Modeling unreliability of a categoric...
Message/Author
 Jim Prisciandaro posted on Tuesday, July 19, 2005 - 8:35 pm
Hello,

I am interested in testing the predictive ability of a categorical diagnosis (i.e., 0 = doesn't have disorder, 1 = has disorder). I would like to incorporate the unreliability of the diagnosis (e.g., inter-rater reliability) into my model. How would I attempt such a thing?

Thanks,
Jim
 Jim Prisciandaro posted on Tuesday, July 19, 2005 - 9:38 pm
Almost forgot, let's say that my estimate of the diagnostic category's reliability is in the form of kappa (because that's probably what's available in the literature).

Jim
 bmuthen posted on Wednesday, July 20, 2005 - 7:34 am
That's a tricky one. You could try to work with a binary latent class variable c that has a fallible binary indicator u like is done in "Hidden Markov" modeling (see UG ex 8.12). This means that when c = 1 as opposed to 2, u is not necessarily 1, but is 1 with probability say 0.8, where 0.8 reflects the amount of reliability. Fixing these probabilities (which means fixing threshold values as seen in 8.12), you can predict from c instead of from u. I have not tried this approach however.
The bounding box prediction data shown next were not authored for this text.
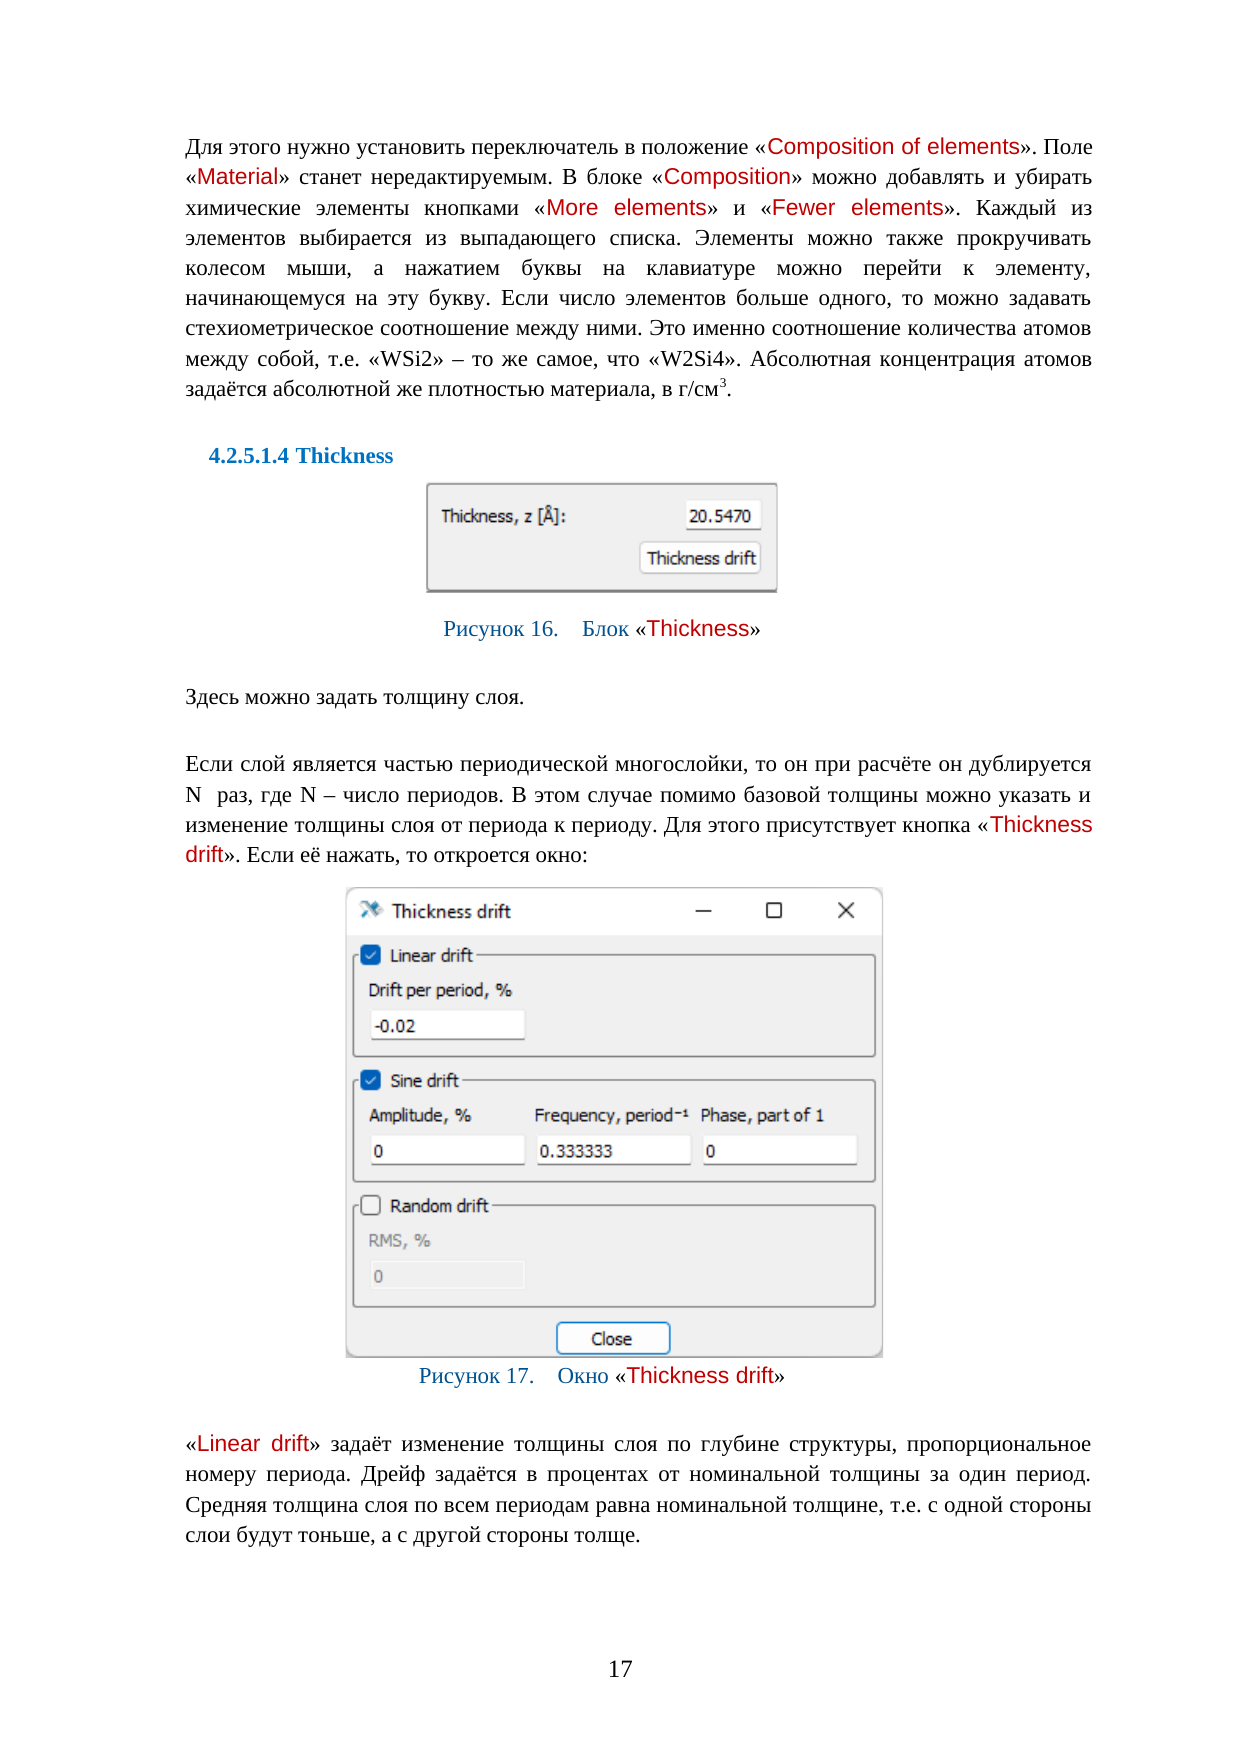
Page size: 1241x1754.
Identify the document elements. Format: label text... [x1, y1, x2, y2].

subtitle Thickness [209, 443, 1093, 469]
text «Linear drift» задаёт изменение толщины слоя по глубине структуры, пропорциональное номеру периода. Дрейф задаётся в процентах от номинальной толщины за один период. Средняя толщина слоя по всем периодам равна номинальной толщине, т.е. с одной стороны слои будут тоньше, а с другой стороны толще. [185, 1430, 1093, 1547]
picture [345, 887, 884, 1358]
list Окно «Thickness drift» [178, 909, 1093, 1389]
picture [426, 481, 778, 593]
text Для этого нужно установить переключатель в положение «Composition of elements». Поле «Material» станет нередактируемым. В блоке «Composition» можно добавлять и убирать химические элементы кнопками «More elements» и «Fewer elements». Каждый из элементов выбирается из выпадающего списка. Элементы можно также прокручивать колесом мыши, а нажатием буквы на клавиатуре можно перейти к элементу, начинающемуся на эту букву. Если число элементов больше одного, то можно задавать стехиометрическое соотношение между ними. Это именно соотношение количества атомов между собой, т.е. «WSi2» – то же самое, что «W2Si4». Абсолютная концентрация атомов задаётся абсолютной же плотностью материала, в г/см3. [185, 133, 1093, 401]
text Если слой является частью периодической многослойки, то он при расчёте он дублируется N раз, где N – число периодов. В этом случае помимо базовой толщины можно указать и изменение толщины слоя от периода к периоду. Для этого присутствует кнопка «Thickness drift». Если её нажать, то откроется окно: [185, 750, 1093, 868]
text Здесь можно задать толщину слоя. [185, 683, 1093, 709]
list Блок «Thickness» [178, 494, 1093, 641]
 Jim Prisciandaro posted on Friday, November 04, 2005 - 6:05 am
Hi Bengt,

This is
going to clearly show my ignorance of categorical modeling, but I was
concerned that this method could potentially increase the error in the
latent diagnosis variable (instead of removing the unreliability from
the observed diagnosis) because cases would potentially be sorted
incorrectly. For example, if there is a conditional probability of .8
for individuals who are positive on the observed variable to be positive
on the latent variable, then 20% of individuals who are positive on the
observed variable will not be appropriated to be positive on the latent
variable. However, if these 20% of individuals are chosen at random,
then it is possible than many individuals who are true positives on the
latent variable will be assigned to the be negative on the latent class
because the sorting is random (and this would increase error).
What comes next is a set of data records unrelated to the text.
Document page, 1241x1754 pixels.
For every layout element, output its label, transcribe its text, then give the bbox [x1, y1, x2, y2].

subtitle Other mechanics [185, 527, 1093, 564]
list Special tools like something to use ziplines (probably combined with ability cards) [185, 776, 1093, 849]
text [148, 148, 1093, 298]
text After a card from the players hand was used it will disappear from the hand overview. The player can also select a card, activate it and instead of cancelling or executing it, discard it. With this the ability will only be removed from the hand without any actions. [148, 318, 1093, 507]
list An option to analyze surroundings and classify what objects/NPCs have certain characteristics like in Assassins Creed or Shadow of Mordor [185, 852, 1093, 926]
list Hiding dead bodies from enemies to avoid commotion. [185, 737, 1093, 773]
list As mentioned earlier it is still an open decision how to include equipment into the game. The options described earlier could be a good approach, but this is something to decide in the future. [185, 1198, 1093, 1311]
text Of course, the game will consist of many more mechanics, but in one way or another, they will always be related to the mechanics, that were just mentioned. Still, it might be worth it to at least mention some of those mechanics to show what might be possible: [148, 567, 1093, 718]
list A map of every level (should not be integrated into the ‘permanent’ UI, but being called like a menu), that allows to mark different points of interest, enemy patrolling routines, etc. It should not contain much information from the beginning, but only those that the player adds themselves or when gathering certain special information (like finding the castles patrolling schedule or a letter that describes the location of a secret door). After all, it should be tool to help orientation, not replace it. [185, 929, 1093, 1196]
Now, this logic doesn't feel right to me, and I would think the
procedure that you are recommending would be less faulty than how I am
describing it; I just don't know the correct logic of how the
procedure would work. If you could explain how this procedure would
overcome my hypothetical problem, I would greatly appreciate it.
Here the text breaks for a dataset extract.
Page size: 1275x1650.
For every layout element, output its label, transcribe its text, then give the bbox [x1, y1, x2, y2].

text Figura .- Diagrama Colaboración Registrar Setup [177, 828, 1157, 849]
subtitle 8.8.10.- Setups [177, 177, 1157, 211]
 bmuthen posted on Friday, November 04, 2005 - 8:03 am
The conditional probability of 0.8 that I mentioned is the probability of being positive on the observed variable given the latent, not the other way around as you state it. I don't understand what you mean by the 20% chosen at random. It is true that the observed variable, even when acknowledging its unreliability this way, will not precisely capture the latent variable. You do better if you have many observed indicators of the latent variable - as you do in repeated measures modeling such as latent class or latent transition (Hidden Markov) modeling. This is a matter of precision in estimating the latent variable "scores" (to use factor score estimation terms).